= Television in Guatemala =

Television arrived to Guatemala in 1955. Four VHF television stations are owned by the Albavisión conglomerate, which nominally represents a sort of television monopoly.

==History==
The first television broadcast was conducted on September 18, 1955, by Canal 8, to an audience of forty television sets in central Guatemala City. Canal 3 followed in 1956. It was hit by a fire on September 29, 1961; the following day, Canal 8 shut down.

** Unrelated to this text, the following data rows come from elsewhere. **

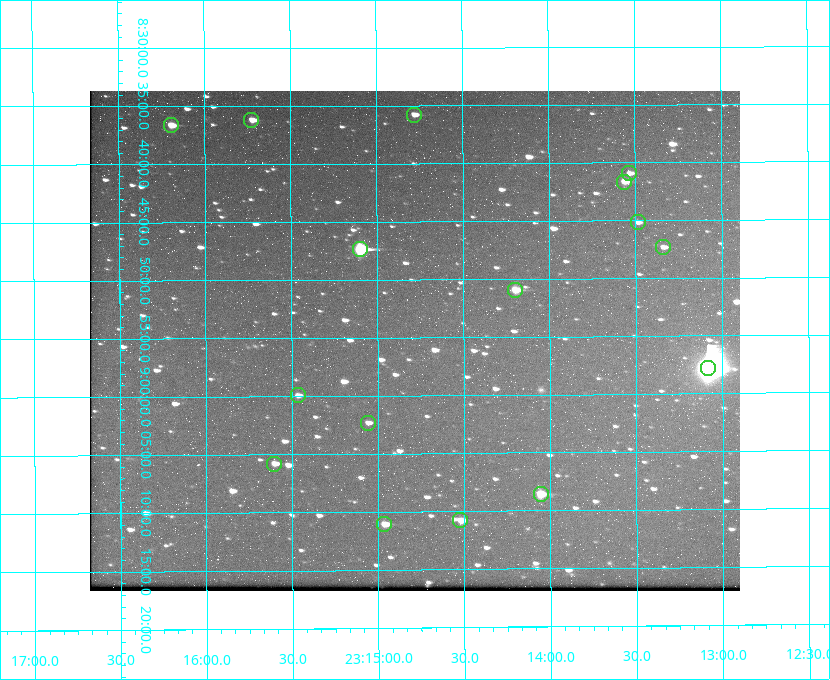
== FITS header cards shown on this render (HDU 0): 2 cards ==
NAXIS1  =                  650 / Width of table row in bytes
NAXIS2  =                  500 / Number of rows in table

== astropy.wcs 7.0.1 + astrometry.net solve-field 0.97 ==
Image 650 x 500 px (HDU 0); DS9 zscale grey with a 90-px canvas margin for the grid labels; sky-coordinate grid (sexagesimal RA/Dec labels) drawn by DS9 from the SOLVED WCS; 16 Tycho-2 reference stars matched to detected sources circled (green)
Header WCS: none
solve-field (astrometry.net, Tycho-2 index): SOLVED blind (the file carries no WCS)
Solved WCS: RA---TAN-SIP/DEC--TAN-SIP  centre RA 23:14:47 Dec +08:55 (348.70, +8.92 deg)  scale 5.17 arcsec/px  FOV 56.0' x 43.1'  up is -180 deg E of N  parity flipped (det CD > 0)
(file carries no celestial WCS; the grid is the blind solution)
Tycho-2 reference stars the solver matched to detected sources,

Competition was reinstated on December 15, 1964, with the launch of Televicentro Canal 7, funded by newspaper El Imparcial. The station fell into a crisis among shareholders in October 1965. This was followed by Canal 11, on October 26, 1966. The station originally intended to start transmissions around 1960–1961, but was suspended in February 1962 due to technical problems. With its launch, Guatemala now had three television stations.

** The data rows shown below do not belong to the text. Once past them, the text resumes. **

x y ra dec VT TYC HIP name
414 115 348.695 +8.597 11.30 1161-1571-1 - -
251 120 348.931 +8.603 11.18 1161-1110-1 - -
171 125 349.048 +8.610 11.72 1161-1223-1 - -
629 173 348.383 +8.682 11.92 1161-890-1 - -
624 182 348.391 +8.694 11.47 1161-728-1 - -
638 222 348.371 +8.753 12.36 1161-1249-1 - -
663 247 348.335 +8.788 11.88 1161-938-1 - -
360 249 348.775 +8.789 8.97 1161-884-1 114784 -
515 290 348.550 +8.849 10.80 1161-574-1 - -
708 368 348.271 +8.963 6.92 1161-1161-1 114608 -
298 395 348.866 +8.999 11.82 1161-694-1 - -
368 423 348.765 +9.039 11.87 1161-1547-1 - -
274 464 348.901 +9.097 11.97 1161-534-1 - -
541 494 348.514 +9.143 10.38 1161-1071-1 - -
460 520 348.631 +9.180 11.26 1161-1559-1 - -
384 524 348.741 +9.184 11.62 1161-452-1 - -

Two further stations appeared in the late 1970s: Teletrece on August 23, 1978, followed by Canal 5 TV-CE on August 1, 1979, at 6pm, the latter being a public channel. UHF broadcasting started in May 1984, the first of which being Canal 21, an evangelical channel, followed by Canal 27 in 1990, also known as "el canal de Chiquitimilla". It was sold to the Protestant Familia de Dios church in 2000.

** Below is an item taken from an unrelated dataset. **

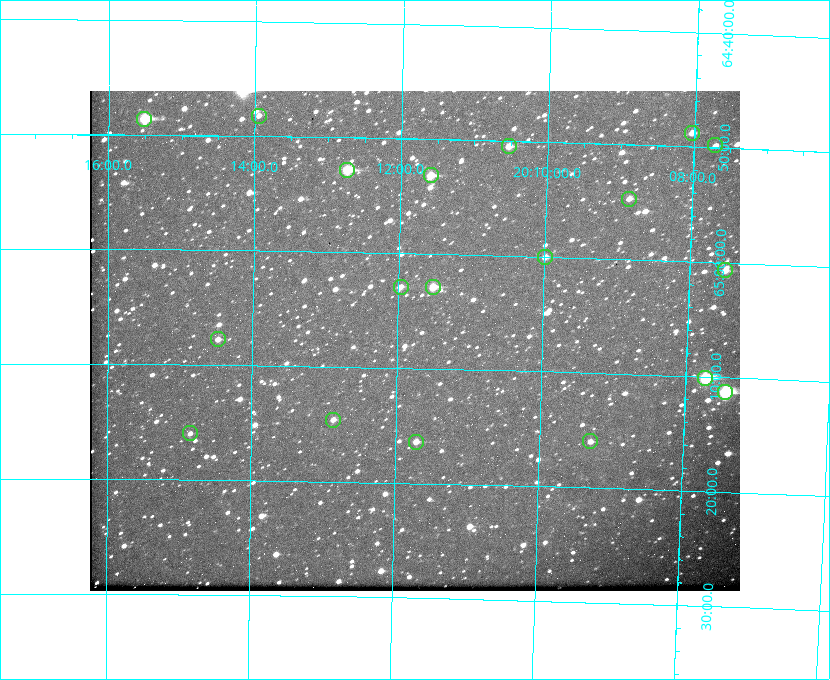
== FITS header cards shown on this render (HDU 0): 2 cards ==
NAXIS1  =                  650
NAXIS2  =                  500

In 1975, Remigio Ángel González founded Prolasa, a content distribution company which catered the Central American market. Five years later, his new wife Alba Elvira Lorenzana acquires Televisiete, while establishing a relationship with Canal 3. In the 90s, Teleonce and Trecevisión fell under its sphere of influence.

==Digital television==
The government of Guatemala approved the ISDB-T format to employ the digital terrestrial platform in 2013. The initial goal was to switch off analog TV within 4-5 year window. That same year, Guatevisión manager Jaime Eduardo Torres was initiating a conversion plan to digital, impacting its productions.

In November 2017, the government of Japan donated digital terrestrial equipment to the Telecommunications Superintendency.

The Congress of the Republic of Guatemala started broadcasting its digital service on channel 9.1, thanks to a US$200,000 donation from the government of Taiwan.